Il y a un lien direct entre le temps de formation d’une connaissance et la pérennité de cet apprentissage. Autrement dit, plus on a appris durant longtemps, et plus lentement on oubliera. Une personne A qui a un niveau X dans une langue après l’avoir apprise en un mois l’oubliera beaucoup plus vite qu’une personne B qui a le même niveau X dans cette langue, mais qui l’apprend depuis des années. La personne B n’oubliera rien ou presque si elle ne pratique pas pendant quelques semaines ; la personne A, elle, oubliera tout ou presque.
Le temps respecte ce qui respecte le temps. Cette idée est applicable à toutes les formes d’apprentissage : ce qui est appris vite s’oublie vite, ce qui est appris lentement s’oublie lentement. On peut comparer la chose apprise à une construction. On peut construire rapidement une maison, en quelques jours on peut réussir à faire un cabanon en bois ; mais à la moindre intempérie, il prendra l’eau, s’abîmera, s’effondrera. À l’inverse, la construction d’une cathédrale demande des décennies, parfois des siècles. Mais elle sera solide comme un roc, inaltérable face aux tempêtes et aux ouragans, insensible aux années qui passent. Le temps respecte ce qui respecte le temps. Construisez une cathédrale, pas un cabanon.
En résumé, on peut maîtriser très vite si l’on sait s’y prendre, mais on oublie tout aussi vite si on ne pratique pas une fois le niveau voulu atteint. Comment vaincre la fatalité de l’oubli, alors ? Une réponse : en donnant le temps au temps.
Maîtriser durablement une langue est un travail sur le long terme, peu importe à quelle vitesse vous atteindrez un niveau respectable dans la langue.

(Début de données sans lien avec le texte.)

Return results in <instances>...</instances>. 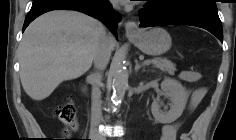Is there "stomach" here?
I'll return each instance as SVG.
<instances>
[{
    "label": "stomach",
    "instance_id": "1",
    "mask_svg": "<svg viewBox=\"0 0 236 140\" xmlns=\"http://www.w3.org/2000/svg\"><path fill=\"white\" fill-rule=\"evenodd\" d=\"M128 38L148 55H161L171 47V37L162 28H152L150 30H139L137 33L128 35Z\"/></svg>",
    "mask_w": 236,
    "mask_h": 140
}]
</instances>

L’apprentissage d’une langue n’est pas un sprint, mais un marathon.
Afin de ne pas oublier la langue une fois que vous êtes satisfait(e) de votre niveau, vous pouvez ou bien continuer de l’étudier et la pratiquer comme sujet d’apprentissage, ou bien passer à un emploi réel de la langue afin de ne plus l’étudier, mais l’utiliser. Parler avec des amis qui parlent la langue, l’utiliser au travail, lire des livres et articles, regarder des films, écrire dans la langue… toutes les activités de votre quotidien où vous utilisez votre langue maternelle sont transposables à une autre langue.
La formule idéale est, à mon avis, un mélange d’usage réel de la langue et d’étude, afin de non seulement maintenir votre niveau, mais aussi de toujours progresser tout en prenant plaisir et en profitant de votre maîtrise de la langue.